→ **ACTIVITY A**
Name every event the article on Steamboat Springs says Lisa Popovich uses to show off the best of Steamboat.
→ **ACTIVITY B**
Quote the article on Steamboat Springs word for word, covering the stretch from "Lisa Popovich, executive" through "within the month.".

→ **TEXT FOR ANALYSIS**
Despite Colorado making that harder to accomplish, Kitchin said he enjoys being in the rockies year round.

“I grew up in Michigan where there’s a lot of lakes and I spent a lot of time on water,” he said. “When I was skiing year round, that was the one thing I kind of missed was spending time on the water and didn’t realize you could so much in Steamboat.”

Lisa Popovich, executive director of Main Street Steamboat, his lived in Steamboat Springs, left and returned.
John F. Russell/Steamboat Pilot & Today

Lisa Popovich – Executive Director of Main Street Steamboat

Lisa Popovich has, most recently, lived in Steamboat since 2014. But she’s been here before. After visiting in 1990, she returned home, gave her 30-days notice and was back in Steamboat within the month.

“It’s breathtakingly beautiful,” she said. “To me, when I look across the mountains, it’s the same feeling as when you look out across the ocean. That great expanse was just amazing.”

She lived in the Yampa Valley for seven years before going back to her “real job,” with insurance and more paid time off. She worked all over the country, but could never stop thinking about Steamboat.

“No matter where I went people would say, ‘If you could live anywhere, spare no expense, where would you live?’ I would always say Steamboat,” she said.

So, she moved back to Ski Town, USA eight years ago.

Now, she spends her time showing off the best of Steamboat through the Farmers Market, Chili cookoff, Holiday Festival, Halloween Stroll and Restaurant Week.

She loves helping people build the connections that she found in Steamboat. 

“I met people that I felt I had a connection with,” she said. “They instantly understood me and I instantly understood them. That had never happened before. I wasn’t the weird girl. I was kind of like everybody else.”

Popovich knows all too well the struggles of living in Steamboat. It’s why she left and why she stayed away so long through the early 2000’s. When she did live here, she ate many meals of potatoes, tortillas and mayo sandwiches.

→ **INFORMATION**
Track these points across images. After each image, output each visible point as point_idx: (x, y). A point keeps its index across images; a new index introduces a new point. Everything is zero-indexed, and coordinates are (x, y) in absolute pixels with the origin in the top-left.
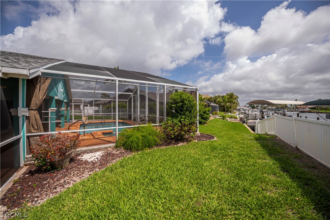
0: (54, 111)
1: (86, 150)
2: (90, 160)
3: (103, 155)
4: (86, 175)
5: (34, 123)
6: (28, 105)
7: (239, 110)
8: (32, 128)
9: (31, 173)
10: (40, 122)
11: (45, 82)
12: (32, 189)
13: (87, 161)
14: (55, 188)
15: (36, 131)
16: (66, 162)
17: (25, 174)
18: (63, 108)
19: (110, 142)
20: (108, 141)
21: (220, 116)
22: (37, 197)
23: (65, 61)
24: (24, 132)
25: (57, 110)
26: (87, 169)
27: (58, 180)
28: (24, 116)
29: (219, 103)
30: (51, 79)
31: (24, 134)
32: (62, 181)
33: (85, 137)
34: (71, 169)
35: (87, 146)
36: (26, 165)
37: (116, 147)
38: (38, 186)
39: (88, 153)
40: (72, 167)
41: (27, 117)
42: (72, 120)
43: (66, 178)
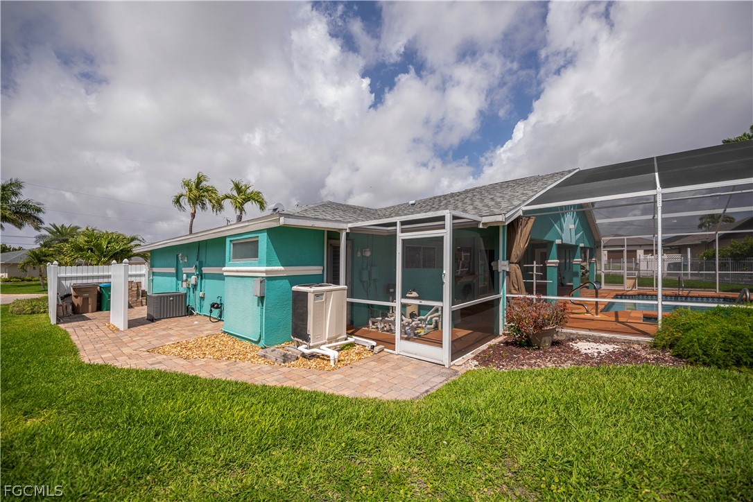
0: (554, 265)
1: (586, 335)
2: (583, 351)
3: (614, 352)
4: (568, 366)
5: (515, 281)
6: (509, 258)
8: (512, 288)
9: (507, 343)
10: (522, 281)
11: (527, 223)
12: (501, 358)
13: (579, 352)
14: (523, 365)
15: (516, 292)
16: (545, 342)
17: (500, 342)
18: (577, 260)
19: (644, 334)
20: (641, 331)
22: (503, 365)
23: (578, 170)
24: (504, 291)
25: (559, 264)
26: (573, 360)
27: (528, 359)
28: (504, 271)
30: (534, 218)
31: (504, 294)
32: (533, 361)
33: (598, 316)
34: (550, 352)
35: (590, 330)
36: (504, 334)
37: (655, 346)
38: (507, 357)
39: (589, 342)
40: (552, 352)
41: (507, 272)
42: (601, 285)
43: (538, 360)
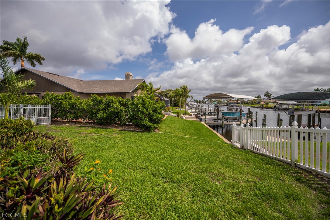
7: (188, 105)
21: (173, 113)
29: (170, 98)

→ **SOLUTION A**
- Farmers Market
- Chili cookoff
- Holiday Festival
- Halloween Stroll
- Restaurant Week

→ **SOLUTION B**
Lisa Popovich, executive director of Main Street Steamboat, his lived in Steamboat Springs, left and returned.
John F. Russell/Steamboat Pilot & Today

Lisa Popovich – Executive Director of Main Street Steamboat

Lisa Popovich has, most recently, lived in Steamboat since 2014. But she’s been here before. After visiting in 1990, she returned home, gave her 30-days notice and was back in Steamboat within the month.